◆ Work order
The lines to find are those in the entries that hold the word "Search"; copy every one of them.

◆ Extracted data entries
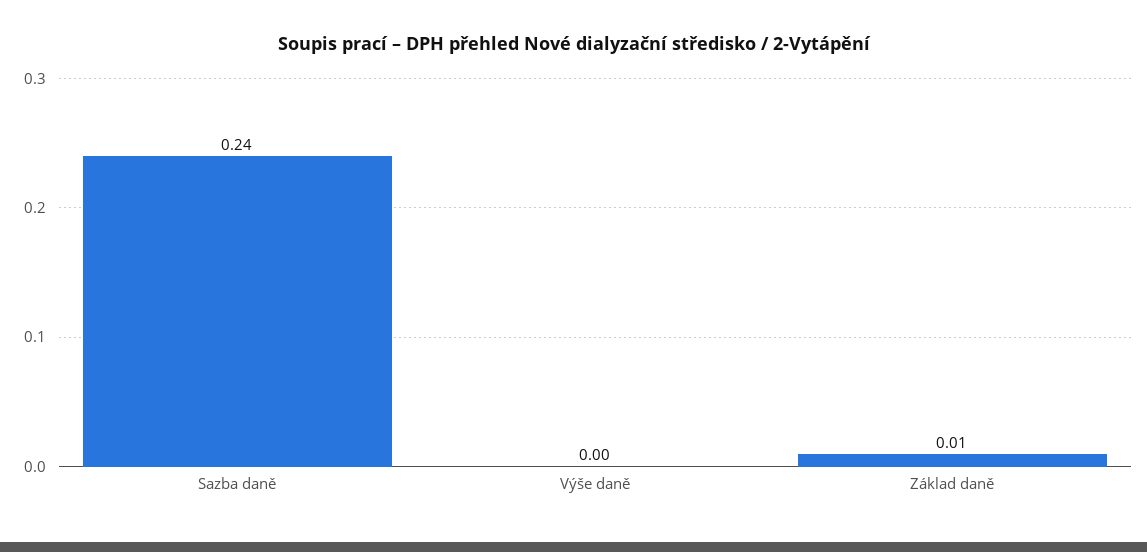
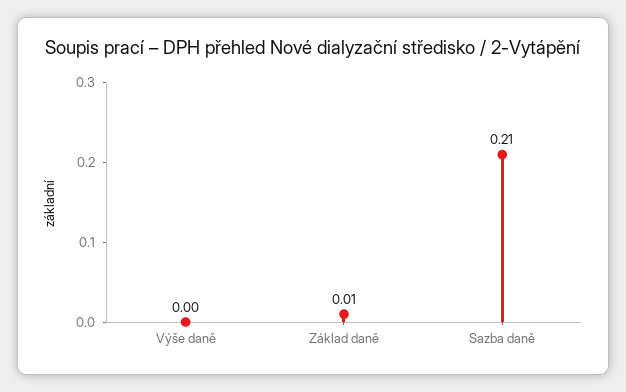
Sazba daně: 0.24 -> 0.21

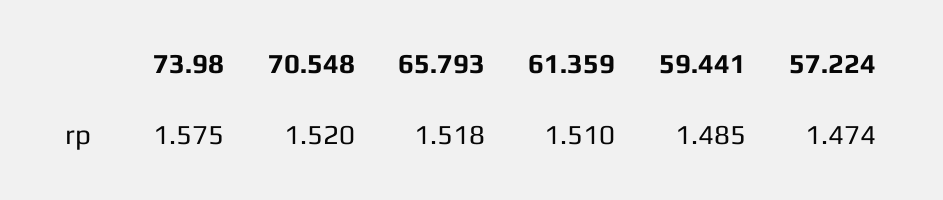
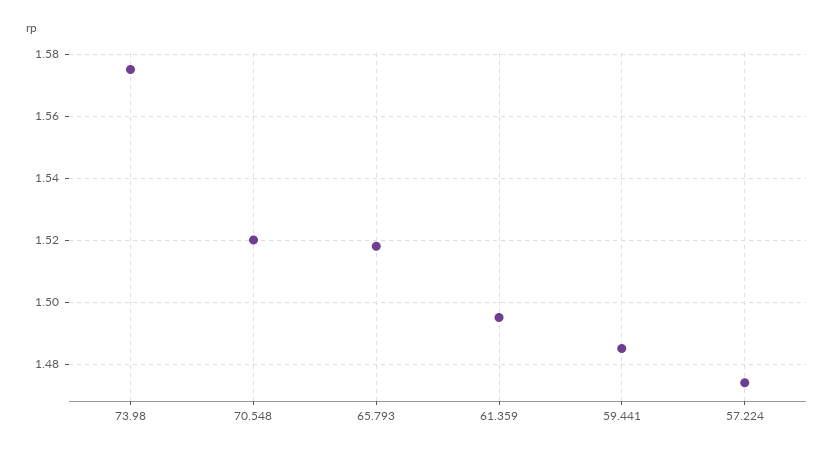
61.359: 1.51 -> 1.495

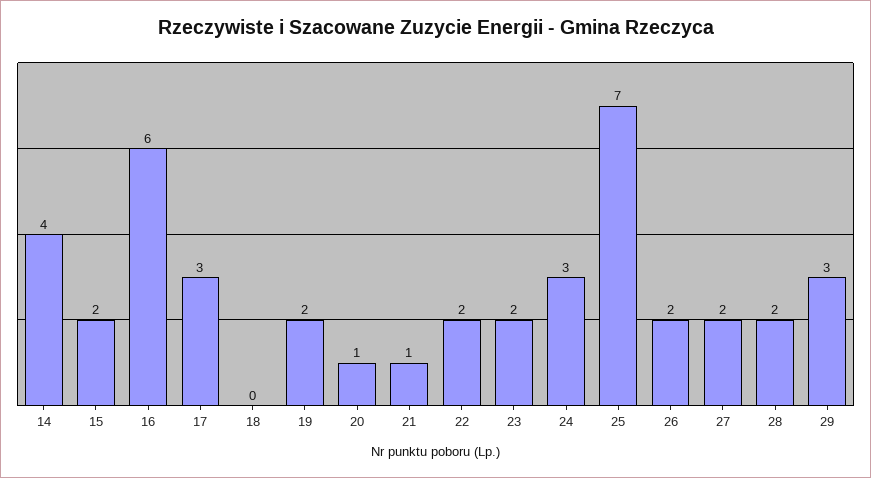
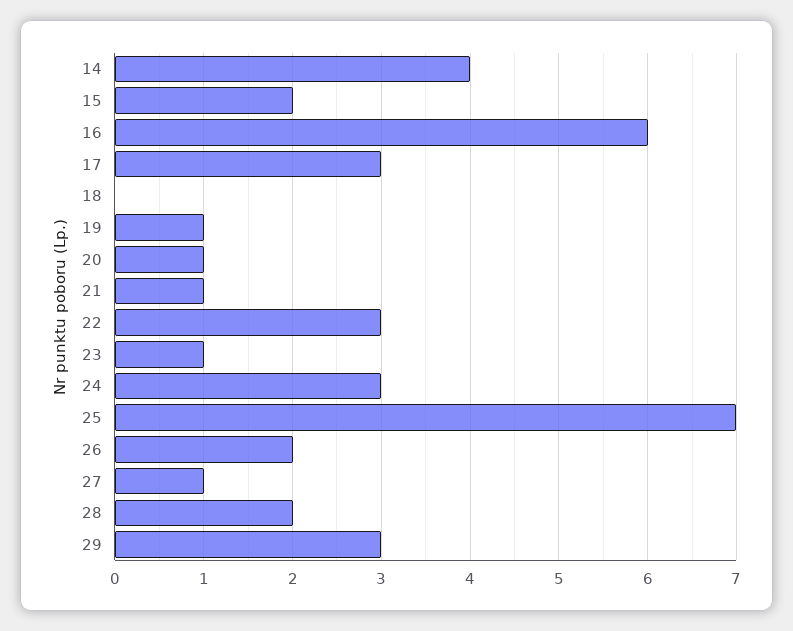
19: 2 -> 1
22: 2 -> 3
23: 2 -> 1
27: 2 -> 1

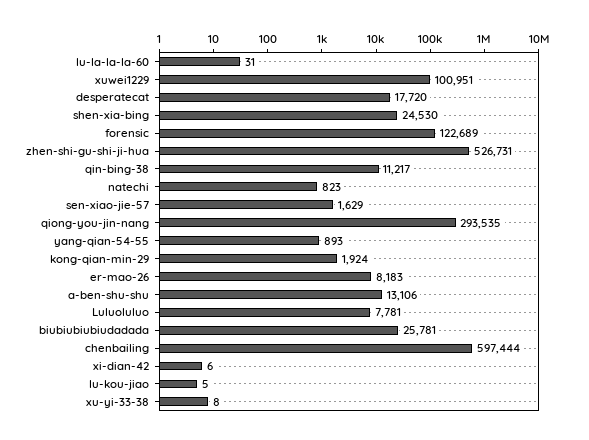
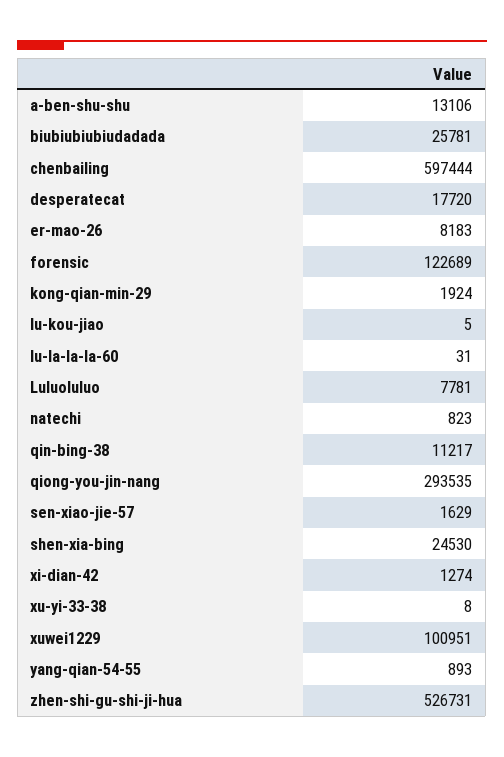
xi-dian-42: 6 -> 1274

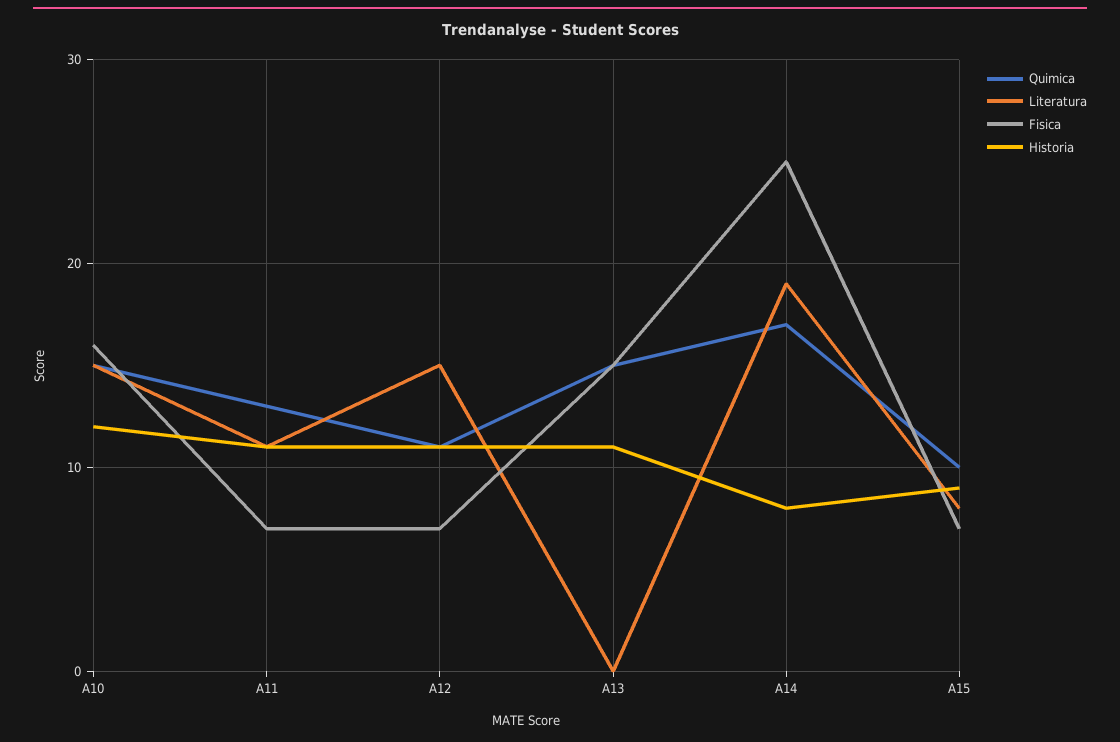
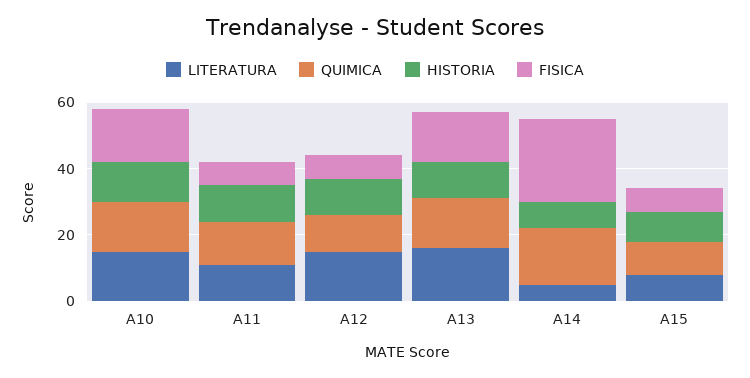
Literatura, A13: 0 -> 15
Literatura, A14: 19 -> 5

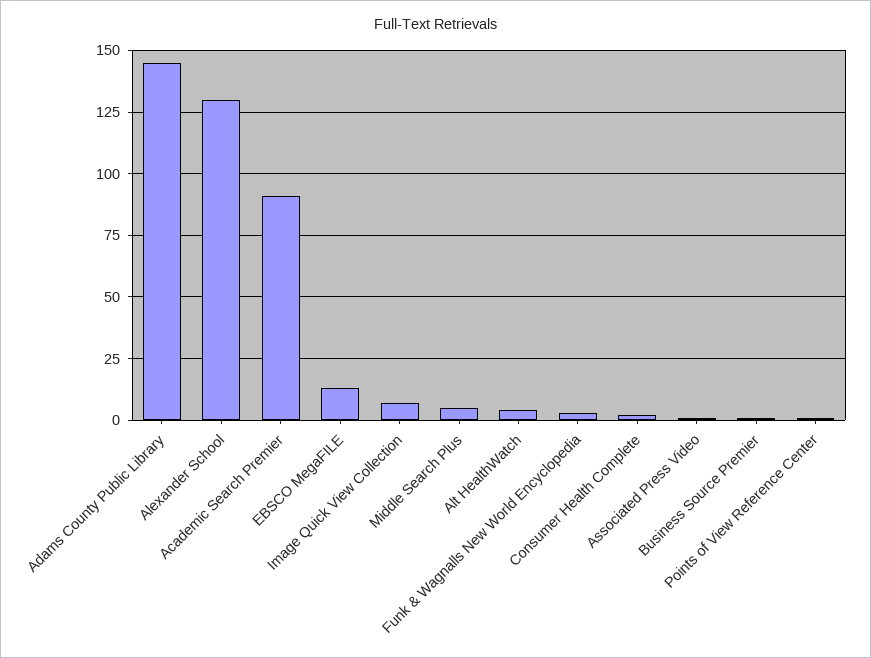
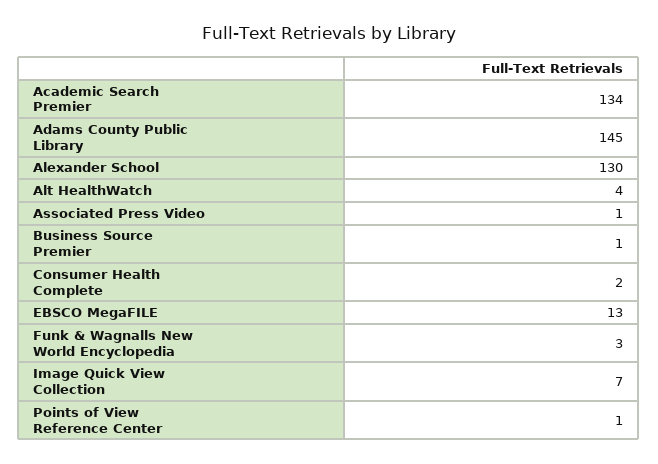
Academic Search Premier: 90 -> 134
Middle Search Plus: 5 -> none

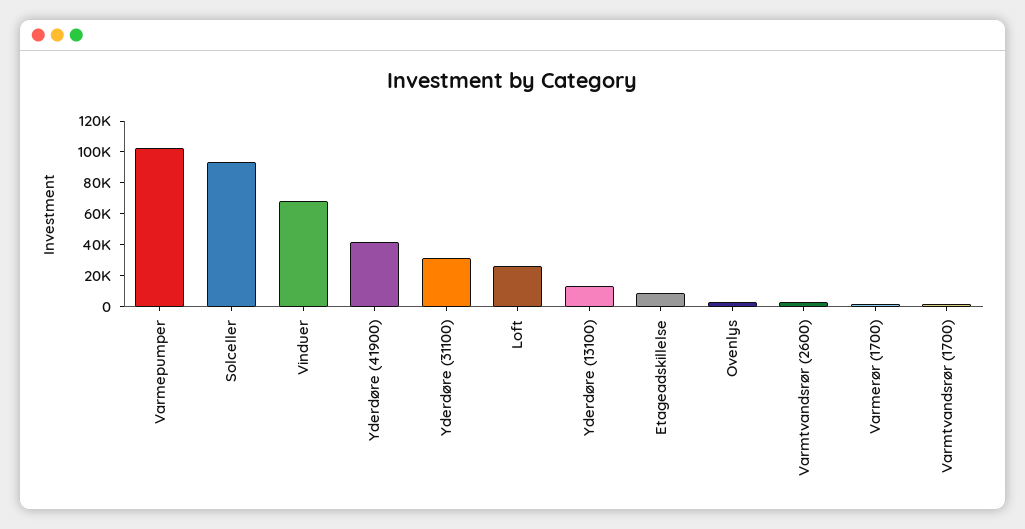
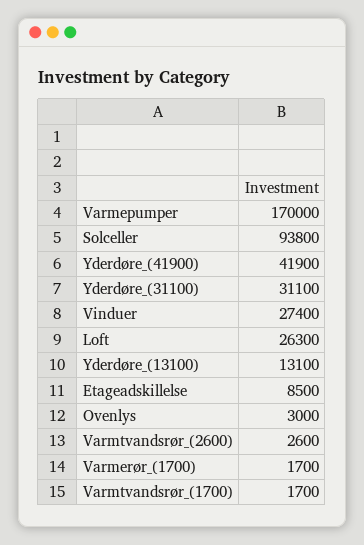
Varmepumper: 100000 -> 170000
Vinduer: 70000 -> 27400

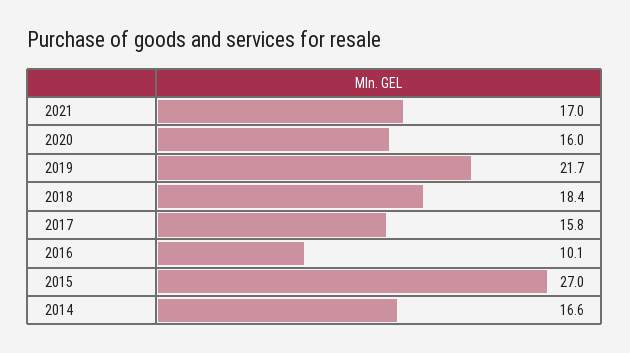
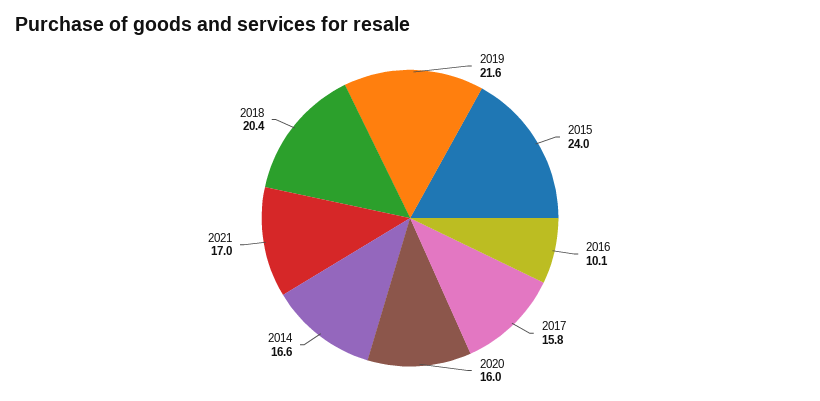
2019: 21.7 -> 21.6
2018: 18.4 -> 20.4
2015: 27 -> 24

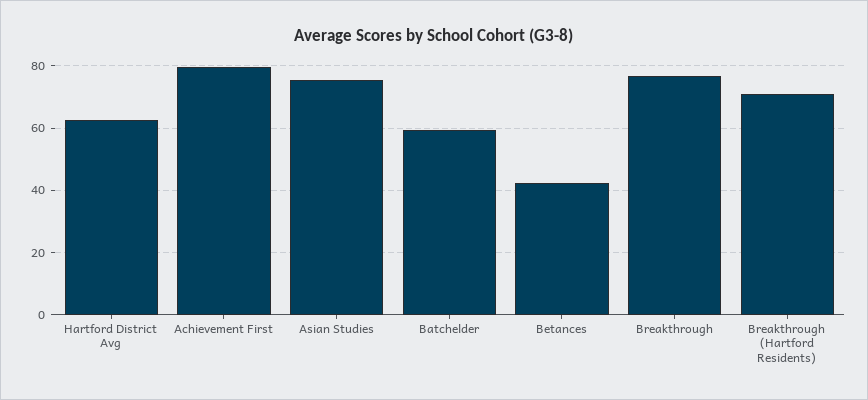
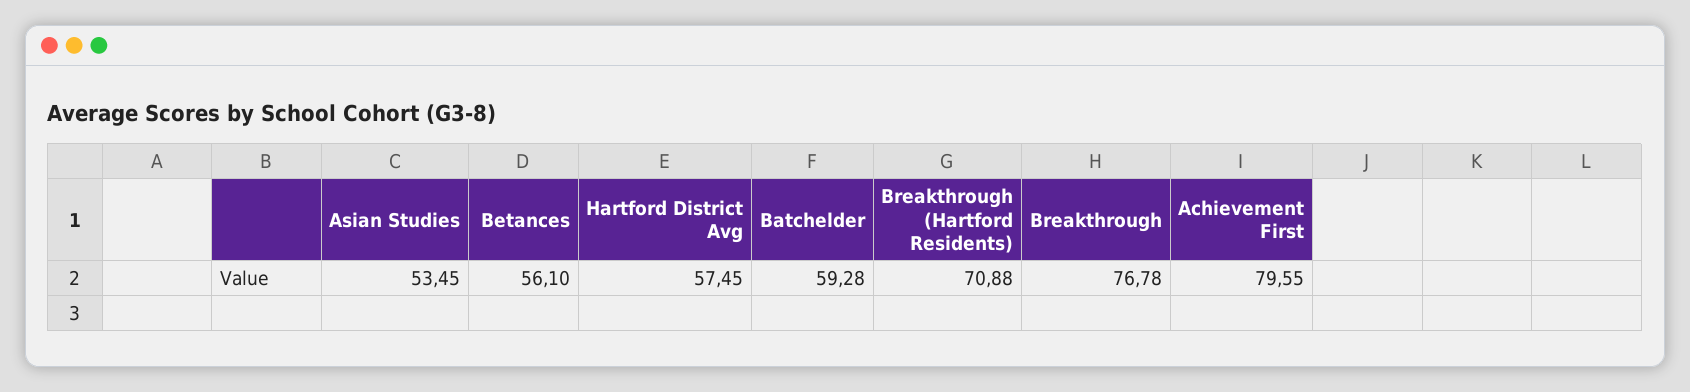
Hartford District Avg: 62 -> 57.45
Asian Studies: 76 -> 53.45
Betances: 42 -> 56.1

◆ Response to the exercise
Academic Search Premier: 90 -> 134
Middle Search Plus: 5 -> none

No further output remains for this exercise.